After the battle that leveled Chicago in the last film, humanity has turned against the Transformers. Even the heroic Autobots aren't safe from a clandestine wing of the CIA run by Harold Attinger (Kelsey Grammer), who hunts down the Autobots with the help of a Transformer bounty hunter called Lockdown. (Sidenote: Why do all the Transformers have names that make them sound like pro wrestlers?) As a result the remaining Autobots are in hiding, including Autobot leader Optimus Prime, whose cover is blown by a Texas inventor named Cade Yeager (Mark Wahlberg) when he finds him while scavenging for junk. It's not long before the Feds show up to threaten Yaeger and his daughter Tessa (Nicola Peltz), and soon they're on the run with Optimus and Tessa's stock car racing boyfriend (Jack Reynor).

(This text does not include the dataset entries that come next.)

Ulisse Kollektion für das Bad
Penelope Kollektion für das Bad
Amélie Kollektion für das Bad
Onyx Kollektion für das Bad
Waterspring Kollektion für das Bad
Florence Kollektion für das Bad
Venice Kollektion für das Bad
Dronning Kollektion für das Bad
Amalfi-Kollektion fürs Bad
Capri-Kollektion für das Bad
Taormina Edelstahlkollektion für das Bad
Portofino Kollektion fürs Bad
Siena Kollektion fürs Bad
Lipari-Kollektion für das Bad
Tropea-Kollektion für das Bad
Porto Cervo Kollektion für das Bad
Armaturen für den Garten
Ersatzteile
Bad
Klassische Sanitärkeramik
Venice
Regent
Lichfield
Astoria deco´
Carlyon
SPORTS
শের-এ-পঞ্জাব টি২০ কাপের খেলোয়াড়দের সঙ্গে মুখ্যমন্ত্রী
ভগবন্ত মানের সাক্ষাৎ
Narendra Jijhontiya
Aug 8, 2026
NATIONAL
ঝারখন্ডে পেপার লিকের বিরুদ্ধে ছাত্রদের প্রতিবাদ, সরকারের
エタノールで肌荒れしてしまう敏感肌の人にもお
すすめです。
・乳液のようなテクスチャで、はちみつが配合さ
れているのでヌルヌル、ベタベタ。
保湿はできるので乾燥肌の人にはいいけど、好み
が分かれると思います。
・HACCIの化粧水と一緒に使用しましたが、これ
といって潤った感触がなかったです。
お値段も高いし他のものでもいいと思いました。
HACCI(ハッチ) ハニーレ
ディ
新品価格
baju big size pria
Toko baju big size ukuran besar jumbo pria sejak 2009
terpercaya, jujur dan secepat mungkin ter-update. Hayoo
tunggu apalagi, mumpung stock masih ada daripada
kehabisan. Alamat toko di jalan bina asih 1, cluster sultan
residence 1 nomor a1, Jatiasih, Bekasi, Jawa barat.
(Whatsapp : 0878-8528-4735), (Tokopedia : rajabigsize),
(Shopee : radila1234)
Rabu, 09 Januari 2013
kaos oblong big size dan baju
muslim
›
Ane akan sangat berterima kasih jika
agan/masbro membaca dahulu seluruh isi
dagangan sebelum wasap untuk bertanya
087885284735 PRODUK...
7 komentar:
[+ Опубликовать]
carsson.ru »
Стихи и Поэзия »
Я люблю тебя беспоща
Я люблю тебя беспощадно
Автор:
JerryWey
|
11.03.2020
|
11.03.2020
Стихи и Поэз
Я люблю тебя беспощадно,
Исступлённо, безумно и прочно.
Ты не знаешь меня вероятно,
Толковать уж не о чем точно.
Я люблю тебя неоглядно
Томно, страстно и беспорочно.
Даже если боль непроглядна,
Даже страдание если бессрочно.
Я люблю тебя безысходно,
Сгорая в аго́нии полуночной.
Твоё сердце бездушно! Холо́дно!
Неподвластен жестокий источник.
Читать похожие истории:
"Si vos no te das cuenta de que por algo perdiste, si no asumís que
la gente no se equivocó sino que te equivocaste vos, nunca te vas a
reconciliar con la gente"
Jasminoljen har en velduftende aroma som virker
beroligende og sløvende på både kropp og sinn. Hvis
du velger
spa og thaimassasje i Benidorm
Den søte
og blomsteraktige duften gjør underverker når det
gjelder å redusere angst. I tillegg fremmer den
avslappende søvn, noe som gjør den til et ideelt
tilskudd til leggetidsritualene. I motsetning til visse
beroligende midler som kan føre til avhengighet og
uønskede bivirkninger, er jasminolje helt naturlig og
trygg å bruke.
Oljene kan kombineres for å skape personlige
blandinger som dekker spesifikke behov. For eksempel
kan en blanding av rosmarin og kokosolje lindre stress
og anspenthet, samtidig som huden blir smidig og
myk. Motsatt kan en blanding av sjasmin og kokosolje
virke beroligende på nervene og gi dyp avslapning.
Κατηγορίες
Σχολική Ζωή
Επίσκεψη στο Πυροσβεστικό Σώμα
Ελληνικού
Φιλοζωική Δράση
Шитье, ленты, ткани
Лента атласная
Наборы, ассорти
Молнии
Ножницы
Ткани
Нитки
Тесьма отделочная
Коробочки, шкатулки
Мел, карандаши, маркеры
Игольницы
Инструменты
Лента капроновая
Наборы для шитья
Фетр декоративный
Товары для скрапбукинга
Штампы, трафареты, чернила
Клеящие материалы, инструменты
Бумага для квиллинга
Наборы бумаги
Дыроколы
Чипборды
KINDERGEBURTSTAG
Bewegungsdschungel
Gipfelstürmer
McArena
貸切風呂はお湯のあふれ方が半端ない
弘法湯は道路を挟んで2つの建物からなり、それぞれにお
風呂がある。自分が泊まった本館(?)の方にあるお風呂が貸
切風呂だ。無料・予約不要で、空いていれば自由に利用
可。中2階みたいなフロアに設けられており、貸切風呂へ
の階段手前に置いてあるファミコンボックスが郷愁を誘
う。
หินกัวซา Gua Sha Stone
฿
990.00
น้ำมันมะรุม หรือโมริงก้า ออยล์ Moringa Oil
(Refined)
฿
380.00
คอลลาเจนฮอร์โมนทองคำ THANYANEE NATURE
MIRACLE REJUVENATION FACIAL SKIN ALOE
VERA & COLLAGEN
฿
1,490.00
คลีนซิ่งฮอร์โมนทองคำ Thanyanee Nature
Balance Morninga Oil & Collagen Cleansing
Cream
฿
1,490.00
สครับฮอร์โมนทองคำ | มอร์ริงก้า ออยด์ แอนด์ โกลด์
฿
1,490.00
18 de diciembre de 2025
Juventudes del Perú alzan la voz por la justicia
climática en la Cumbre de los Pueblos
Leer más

This isn't the worst entry in the series (that distinct honor goes to Revenge of the Fallen with its casually blatant racism) but it is a terrible movie. In the past Michael Bay has certainly proved he's a capable director of action, but here, as he so often does, he substitutes giant explosions, loud crashes and hyperkinetic editing for actual choreography and expects us to be amazed. The animated effects are seamless but any sense of scale and awe is missing from what is essentially a cartoon. There is exactly one good scene, with Wahlberg and company climbing down a series of cables from a spaceship to the former Sears Tower while being chased by robotic attack dogs. It is the only moment that had any kind of tension or excitement.

The screenplay by Ehren Kruger is characteristically abysmal, with cliched platitudes standing in for dialogue, and character development that makes Snow White seem three dimensional. The acting is uniformly bad, with Wahlberg showing the kind of range he displayed in those Calvin Klein ads. He can be a fine actor, but this is his worst performance since The Happening. The young actors seem to exist solely to look pretty for the camera. And while we're on the subject, I'm tired of these movies being populated with models. The only characters who look like real people are the comedy sidekicks. It makes me long for the days when Shia the Beef starred in these films.

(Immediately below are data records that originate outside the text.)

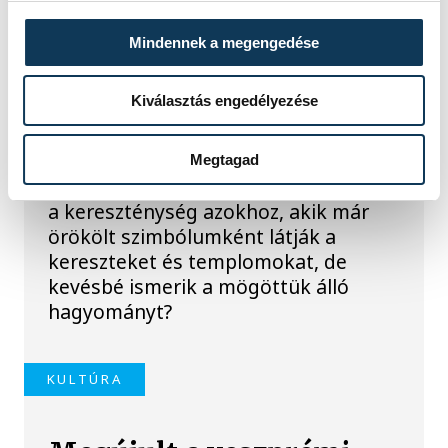
szabadságról a
bakonybéli bencésekkel
Mindennek a megengedése
Mit jelent ma szerzetesnek lenni?
Kiválasztás engedélyezése
Lemondást vagy inkább
szabadságot? Van-e valódi üzenete a
nagyböjtnek a rohanó
Megtagad
hétköznapokban? És hogyan szólhat
a kereszténység azokhoz, akik már
örökölt szimbólumként látják a
kereszteket és templomokat, de
kevésbé ismerik a mögöttük álló
hagyományt?
KULTÚRA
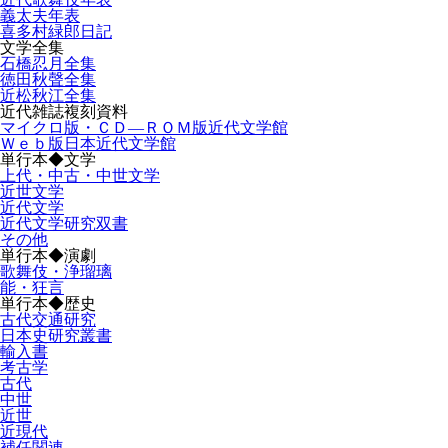
義太夫年表
喜多村緑郎日記
文学全集
石橋忍月全集
徳田秋聲全集
近松秋江全集
近代雑誌複刻資料
マイクロ版・ＣＤ―ＲＯＭ版近代文学館
Ｗｅｂ版日本近代文学館
単行本◆文学
上代・中古・中世文学
近世文学
近代文学
近代文学研究双書
その他
単行本◆演劇
歌舞伎・浄瑠璃
能・狂言
単行本◆歴史
古代交通研究
日本史研究叢書
輸入書
考古学
古代
中世
近世
近現代
補任関連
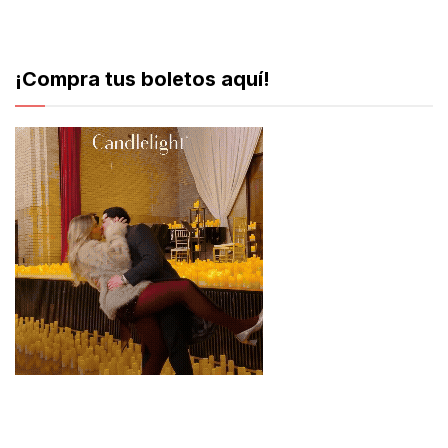
¡Compra tus boletos aquí!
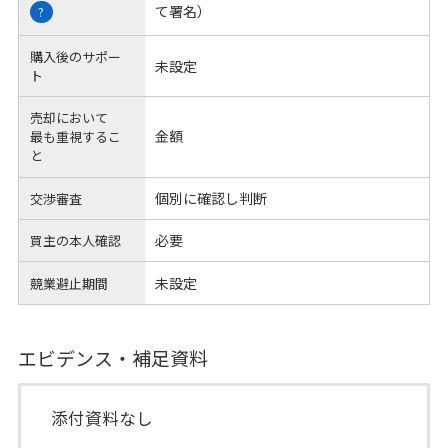
て署名）
?
購入後のサポー
未設定
ト
売却において
金額
最も重視するこ
と
個別に確認し判断
交渉審査
必要
買主の本人確認
未設定
競業避止期間
エビデンス・補足資料
添付資料なし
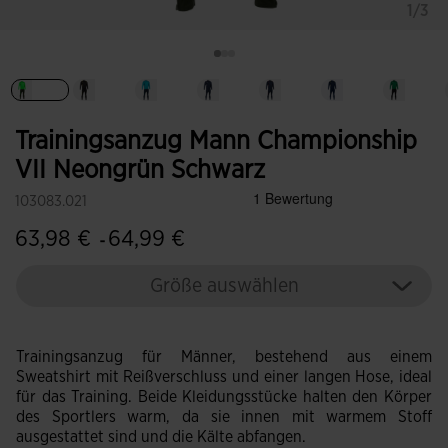
1/3
Ausgewählt
Trainingsanzug Mann Championship
VII Neongrün Schwarz
103083.021
63,98 €
64,99 €
-
Größe auswählen
Trainingsanzug für Männer, bestehend aus einem
Sweatshirt mit Reißverschluss und einer langen Hose, ideal
für das Training. Beide Kleidungsstücke halten den Körper
des Sportlers warm, da sie innen mit warmem Stoff
ausgestattet sind und die Kälte abfangen.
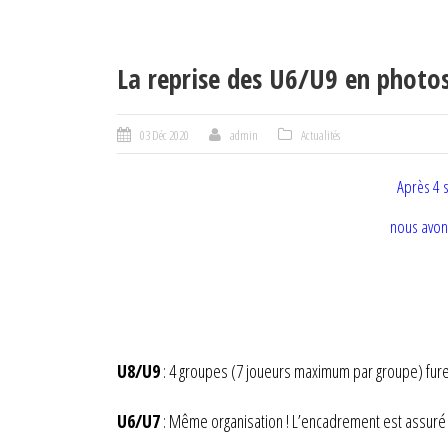
La reprise des U6/U9 en photos
03 Déc 2020
admin
Actualités
Après 4 
nous avons
U8/U9
: 4 groupes (7 joueurs maximum par groupe) fu
U6/U7
: Même organisation ! L’encadrement est assuré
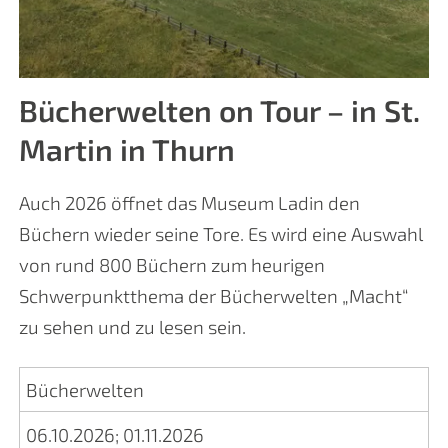
Bücherwelten on Tour – in St.
Martin in Thurn
Auch 2026 öffnet das Museum Ladin den
Büchern wieder seine Tore. Es wird eine Auswahl
von rund 800 Büchern zum heurigen
Schwerpunktthema der Bücherwelten „Macht“
zu sehen und zu lesen sein.
Bücherwelten
06.10.2026
;
01.11.2026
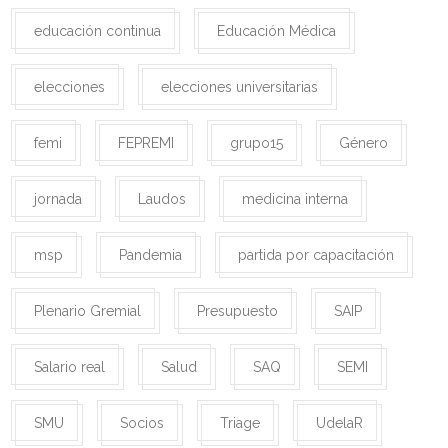
educación continua
Educación Médica
elecciones
elecciones universitarias
femi
FEPREMI
grupo15
Género
jornada
Laudos
medicina interna
msp
Pandemia
partida por capacitación
Plenario Gremial
Presupuesto
SAIP
Salario real
Salud
SAQ
SEMI
SMU
Socios
Triage
UdelaR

The plot is unnecessarily busy, with the MacGuffin being an alien bomb that turns everything into the same programmable metal that the Transformers are made of. Stanley Tucci shows up as a Steve Jobs-like tech mogul who is building an army of Transformers for the government. Tucci is completely wasted here, though he does have the movie's best line (which I can't reprint here, sadly.) And there's a throwaway subplot that has Decepticon leader Megatron resurrected in the body of a man-made Transformer, but the scripts seems to forget about him until the very end of the movie, when it brings him back for a shameless plug for the inevitable sequel.

None of this would matter if the movie was at all exciting. The problem is the movie's not very fun; it runs nearly three hours and feels longer than that. Even the appearance of the fan favorite Dinobots late in the movie is an anticlimactic letdown. If I go to see your movie about giant robots fighting and I'm bored, then I'm sorry Michael Bay, you failed.